*** EXERCISE INPUT ***

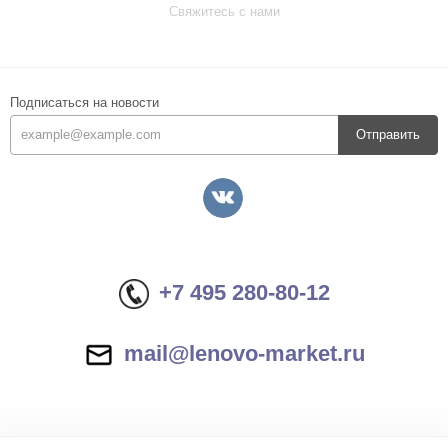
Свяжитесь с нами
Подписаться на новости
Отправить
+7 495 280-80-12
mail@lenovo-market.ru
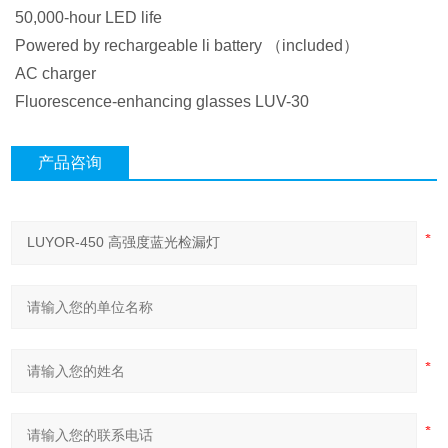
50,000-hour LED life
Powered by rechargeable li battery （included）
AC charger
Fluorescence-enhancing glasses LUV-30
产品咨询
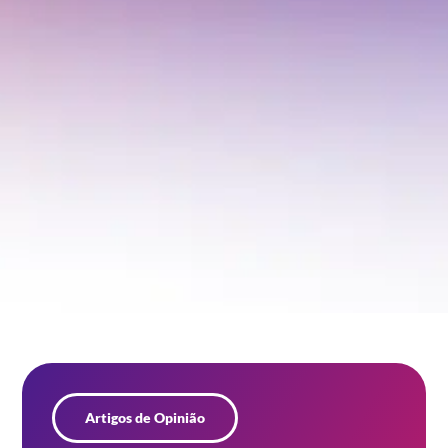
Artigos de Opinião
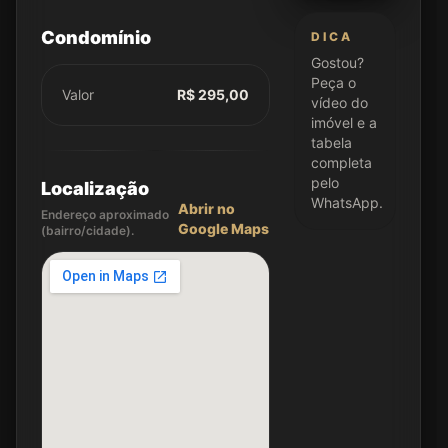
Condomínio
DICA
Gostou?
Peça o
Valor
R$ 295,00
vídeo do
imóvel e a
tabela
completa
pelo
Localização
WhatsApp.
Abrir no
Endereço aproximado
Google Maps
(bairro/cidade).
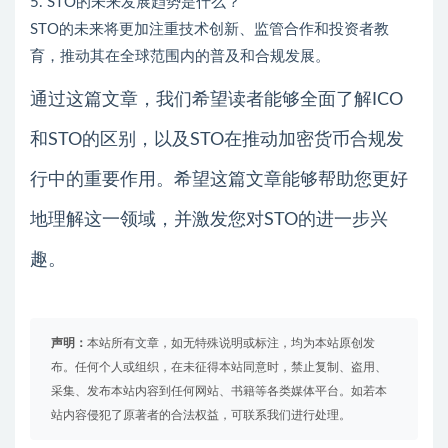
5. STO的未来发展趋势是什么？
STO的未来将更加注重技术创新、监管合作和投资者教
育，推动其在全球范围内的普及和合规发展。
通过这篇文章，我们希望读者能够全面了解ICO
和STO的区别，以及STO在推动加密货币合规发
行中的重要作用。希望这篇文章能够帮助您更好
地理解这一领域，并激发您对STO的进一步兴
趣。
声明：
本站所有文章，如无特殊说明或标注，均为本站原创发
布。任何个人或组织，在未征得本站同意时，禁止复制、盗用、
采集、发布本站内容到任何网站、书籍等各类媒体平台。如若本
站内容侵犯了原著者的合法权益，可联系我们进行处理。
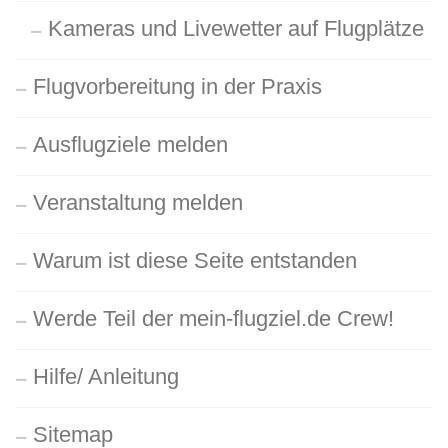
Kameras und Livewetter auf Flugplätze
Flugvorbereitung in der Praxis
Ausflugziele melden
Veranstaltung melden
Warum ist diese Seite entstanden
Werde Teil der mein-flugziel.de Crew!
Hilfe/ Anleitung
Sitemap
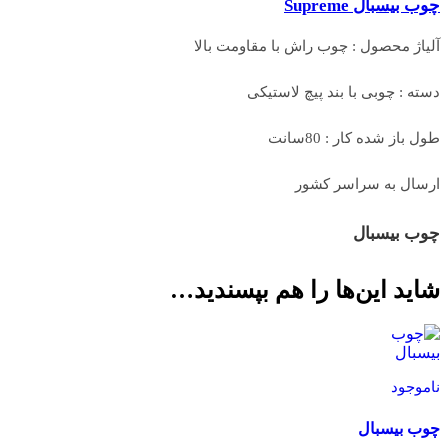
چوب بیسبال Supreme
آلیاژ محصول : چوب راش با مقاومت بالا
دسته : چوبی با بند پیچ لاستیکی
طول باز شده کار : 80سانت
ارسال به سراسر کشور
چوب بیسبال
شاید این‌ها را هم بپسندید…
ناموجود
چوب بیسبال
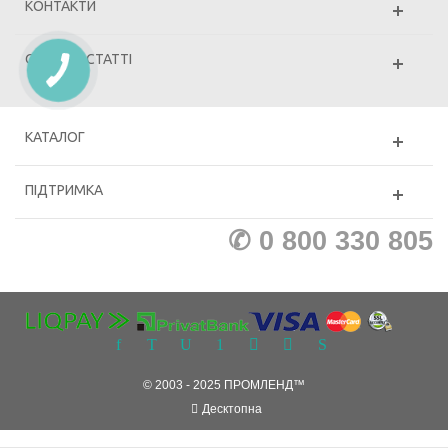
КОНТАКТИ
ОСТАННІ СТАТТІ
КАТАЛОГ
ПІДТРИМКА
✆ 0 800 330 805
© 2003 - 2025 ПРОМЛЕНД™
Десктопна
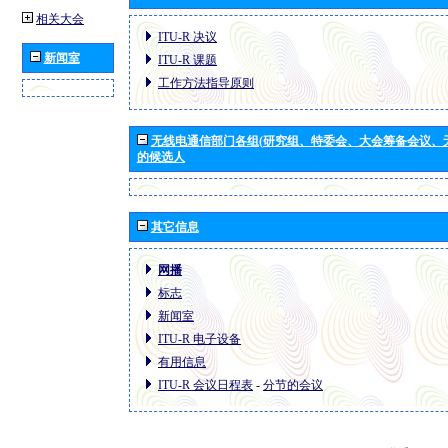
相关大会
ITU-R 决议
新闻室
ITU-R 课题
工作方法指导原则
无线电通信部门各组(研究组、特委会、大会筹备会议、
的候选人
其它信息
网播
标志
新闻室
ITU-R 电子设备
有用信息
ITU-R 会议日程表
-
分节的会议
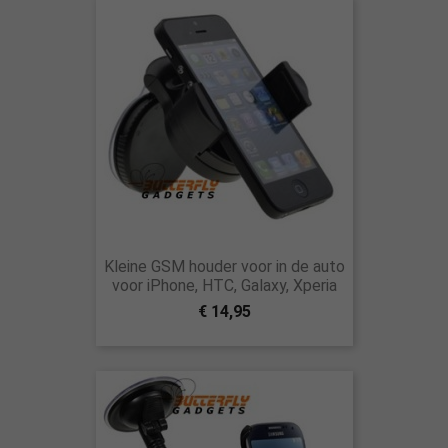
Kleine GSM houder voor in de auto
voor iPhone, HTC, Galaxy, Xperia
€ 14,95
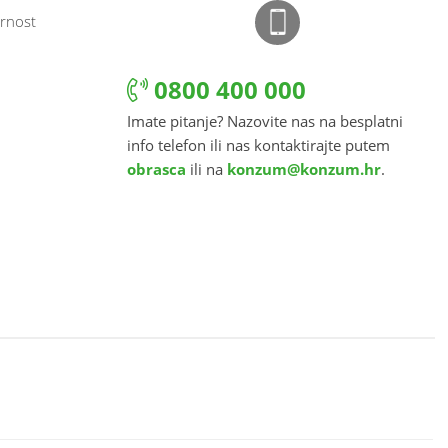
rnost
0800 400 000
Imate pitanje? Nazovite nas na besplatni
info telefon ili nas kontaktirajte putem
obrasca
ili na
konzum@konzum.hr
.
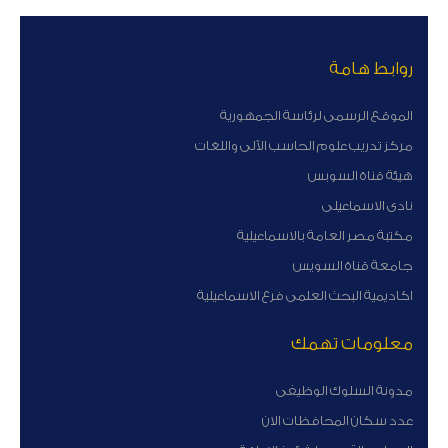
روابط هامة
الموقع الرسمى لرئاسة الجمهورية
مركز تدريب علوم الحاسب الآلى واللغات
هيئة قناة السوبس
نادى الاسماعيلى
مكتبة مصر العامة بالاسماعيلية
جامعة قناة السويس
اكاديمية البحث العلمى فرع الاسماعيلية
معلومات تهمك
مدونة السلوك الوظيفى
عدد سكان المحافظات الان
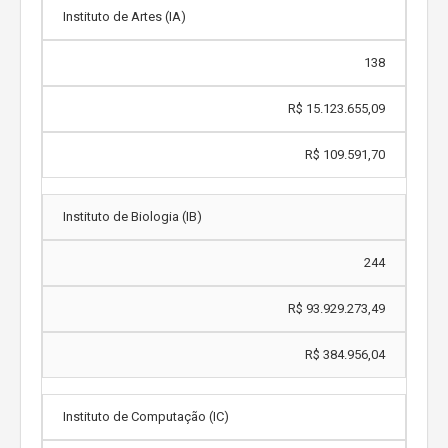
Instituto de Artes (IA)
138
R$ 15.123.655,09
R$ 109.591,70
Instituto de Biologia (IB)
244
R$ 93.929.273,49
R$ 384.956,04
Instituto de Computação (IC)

*** End of EXERCISE INPUT ***
*** EXERCISE INPUT ***

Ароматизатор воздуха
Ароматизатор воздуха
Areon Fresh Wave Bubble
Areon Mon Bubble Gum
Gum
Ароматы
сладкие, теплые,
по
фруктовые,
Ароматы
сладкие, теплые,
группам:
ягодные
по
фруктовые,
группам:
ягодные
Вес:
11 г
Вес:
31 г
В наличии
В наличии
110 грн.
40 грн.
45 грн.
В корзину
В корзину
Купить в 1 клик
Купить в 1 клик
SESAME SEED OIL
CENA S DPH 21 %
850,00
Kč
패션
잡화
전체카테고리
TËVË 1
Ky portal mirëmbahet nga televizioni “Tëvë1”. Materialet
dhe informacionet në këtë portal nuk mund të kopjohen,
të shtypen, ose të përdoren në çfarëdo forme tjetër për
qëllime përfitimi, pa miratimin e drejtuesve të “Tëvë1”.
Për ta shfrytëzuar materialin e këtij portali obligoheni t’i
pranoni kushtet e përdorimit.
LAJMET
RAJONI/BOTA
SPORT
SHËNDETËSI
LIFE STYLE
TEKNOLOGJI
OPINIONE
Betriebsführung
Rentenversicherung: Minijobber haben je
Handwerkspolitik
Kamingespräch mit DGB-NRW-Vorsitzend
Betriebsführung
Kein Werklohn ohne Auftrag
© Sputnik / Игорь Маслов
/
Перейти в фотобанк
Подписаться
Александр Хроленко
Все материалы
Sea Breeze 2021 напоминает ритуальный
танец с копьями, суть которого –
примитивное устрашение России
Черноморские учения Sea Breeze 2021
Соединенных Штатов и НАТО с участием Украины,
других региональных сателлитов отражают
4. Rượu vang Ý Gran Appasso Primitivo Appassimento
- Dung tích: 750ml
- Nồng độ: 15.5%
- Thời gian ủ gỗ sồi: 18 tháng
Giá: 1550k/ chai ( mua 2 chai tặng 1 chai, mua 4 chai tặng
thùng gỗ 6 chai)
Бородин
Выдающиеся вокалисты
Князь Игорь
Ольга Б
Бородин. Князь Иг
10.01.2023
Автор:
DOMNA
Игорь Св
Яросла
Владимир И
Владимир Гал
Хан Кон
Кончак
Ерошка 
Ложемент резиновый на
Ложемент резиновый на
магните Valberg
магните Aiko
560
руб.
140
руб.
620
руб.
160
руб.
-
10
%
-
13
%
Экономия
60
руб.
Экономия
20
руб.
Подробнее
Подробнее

*** End of EXERCISE INPUT ***

PROBLEM DESCRIPTION:
Having found the line with "شاید این‌ها را هم بپسندید…" and the line with "Instituto de Computação (IC)" in the material above, write out exactly those two and every line between, leaving the pictures out.

SOLUTION TO THIS TASK:
شاید این‌ها را هم بپسندید…
ناموجود
چوب بیسبال
КОНТАКТИ
ОСТАННІ СТАТТІ
КАТАЛОГ
ПІДТРИМКА
✆ 0 800 330 805
© 2003 - 2025 ПРОМЛЕНД™
Десктопна
相关大会
ITU-R 决议
新闻室
ITU-R 课题
工作方法指导原则
无线电通信部门各组(研究组、特委会、大会筹备会议、
的候选人
其它信息
网播
标志
新闻室
ITU-R 电子设备
有用信息
ITU-R 会议日程表
-
分节的会议
Kleine GSM houder voor in de auto
voor iPhone, HTC, Galaxy, Xperia
€ 14,95
rnost
0800 400 000
Imate pitanje? Nazovite nas na besplatni
info telefon ili nas kontaktirajte putem
obrasca
ili na
konzum@konzum.hr
.
روابط هامة
الموقع الرسمى لرئاسة الجمهورية
مركز تدريب علوم الحاسب الآلى واللغات
هيئة قناة السوبس
نادى الاسماعيلى
مكتبة مصر العامة بالاسماعيلية
جامعة قناة السويس
اكاديمية البحث العلمى فرع الاسماعيلية
معلومات تهمك
مدونة السلوك الوظيفى
عدد سكان المحافظات الان
Instituto de Artes (IA)
138
R$ 15.123.655,09
R$ 109.591,70
Instituto de Biologia (IB)
244
R$ 93.929.273,49
R$ 384.956,04
Instituto de Computação (IC)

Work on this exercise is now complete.